Income portfolios set to grow in popularity

This article is part of
Discretionary Fund Management - October 2014

Investing for income is hardly new.

The Hebrew Bible set out strict rules for income-producing land transactions a very long time before the birth of Neil Woodford or the creation of the FCA.

Income portfolios are likely to become even more popular over the next few years as more retirees eschew annuities in favour of a managed portfolio.

Yet in spite of this long history and rising popularity, many of the techniques used to build and manage multi-asset income portfolios are unfit for purpose. Consequently, clients are often left feeling short-changed. The poor quality of many existing offerings not only impacts the client, but also the business of the adviser, as disappointment among clients creates regulatory risk.

The greatest weakness in existing income portfolios are the capital market assumptions (CMAs) used to create them. CMAs lie at the heart of all portfolios that are not simply managed in relation to a benchmark.

High-quality CMAs will tend to create more robust strategic asset allocation (SAA) models, which in turn should generate superior risk-adjusted returns for clients. In contrast, poor quality CMAs are likely to produce sub-optimal outcomes.

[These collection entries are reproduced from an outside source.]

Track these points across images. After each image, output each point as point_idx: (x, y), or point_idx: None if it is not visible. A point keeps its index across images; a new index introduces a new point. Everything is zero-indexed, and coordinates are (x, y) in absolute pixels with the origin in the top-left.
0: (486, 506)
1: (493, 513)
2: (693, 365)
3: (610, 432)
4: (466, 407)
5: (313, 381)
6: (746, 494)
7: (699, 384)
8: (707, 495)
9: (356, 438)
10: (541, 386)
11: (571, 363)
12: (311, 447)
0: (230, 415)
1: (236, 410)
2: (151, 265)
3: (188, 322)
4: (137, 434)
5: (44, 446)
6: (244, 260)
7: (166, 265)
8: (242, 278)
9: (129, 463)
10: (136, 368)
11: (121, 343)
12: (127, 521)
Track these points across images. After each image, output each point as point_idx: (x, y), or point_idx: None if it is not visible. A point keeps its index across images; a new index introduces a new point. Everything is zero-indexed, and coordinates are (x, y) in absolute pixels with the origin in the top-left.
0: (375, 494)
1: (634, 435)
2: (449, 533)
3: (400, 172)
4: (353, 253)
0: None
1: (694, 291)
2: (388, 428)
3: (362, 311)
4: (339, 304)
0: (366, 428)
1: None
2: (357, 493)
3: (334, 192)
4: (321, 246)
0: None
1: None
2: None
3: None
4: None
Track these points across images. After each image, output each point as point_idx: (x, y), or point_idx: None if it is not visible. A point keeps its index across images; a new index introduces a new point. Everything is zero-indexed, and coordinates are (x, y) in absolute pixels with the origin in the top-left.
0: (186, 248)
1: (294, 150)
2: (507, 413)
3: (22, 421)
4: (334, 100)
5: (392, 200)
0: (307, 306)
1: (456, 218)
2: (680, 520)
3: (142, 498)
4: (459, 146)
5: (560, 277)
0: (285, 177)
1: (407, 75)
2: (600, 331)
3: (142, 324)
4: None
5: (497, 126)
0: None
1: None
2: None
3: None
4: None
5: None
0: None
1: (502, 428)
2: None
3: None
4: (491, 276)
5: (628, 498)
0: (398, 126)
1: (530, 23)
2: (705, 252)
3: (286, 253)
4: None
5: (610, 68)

At present, these CMAs are most often supplied by a third-party, risk-profiling tool or specialist asset management business. These businesses tend to create generic total return portfolios that typically do not distinguish between the income-focused sub-classes of each asset and those of the main benchmark index.

Consequently, there is an inevitable mismatch between the CMAs used to create the portfolio and the funds used to populate that portfolio. This mismatch will impact the risk profile of the portfolio. In order to build a realistic and deliverable income portfolio, it is essential to create a bespoke set of CMAs for income portfolios that take these issues into consideration.

The basis of the optimisation process is another key weakness in traditional income portfolios. Most income portfolios use a traditional mean-variance model with the simple addition of an absolute income target to create the SAA of a portfolio. Setting aside the fact this form of optimiser is susceptible to significant ‘tail’ risk, the most pertinent problem for income investors is that the yield indicated by this optimisation process is historic and may not represent a sustainable future flow of income.

The simplest response would be to stick with traditional portfolio construction methods and simply buy income units. While this approach will reduce the mismatch between the theory and practice of managing these portfolios, it is likely to deliver a very low level of income in the current environment.

Even if this simplistic approach is adopted, the problems with traditional income portfolios extend to the execution and management of the portfolios. While most platforms are able to distribute the natural income generated by the portfolio, some do not segregate this income from the main portfolio before payment. This means that when the portfolio is rebalanced, the income waiting to be paid will be sucked back into the portfolio and reinvested.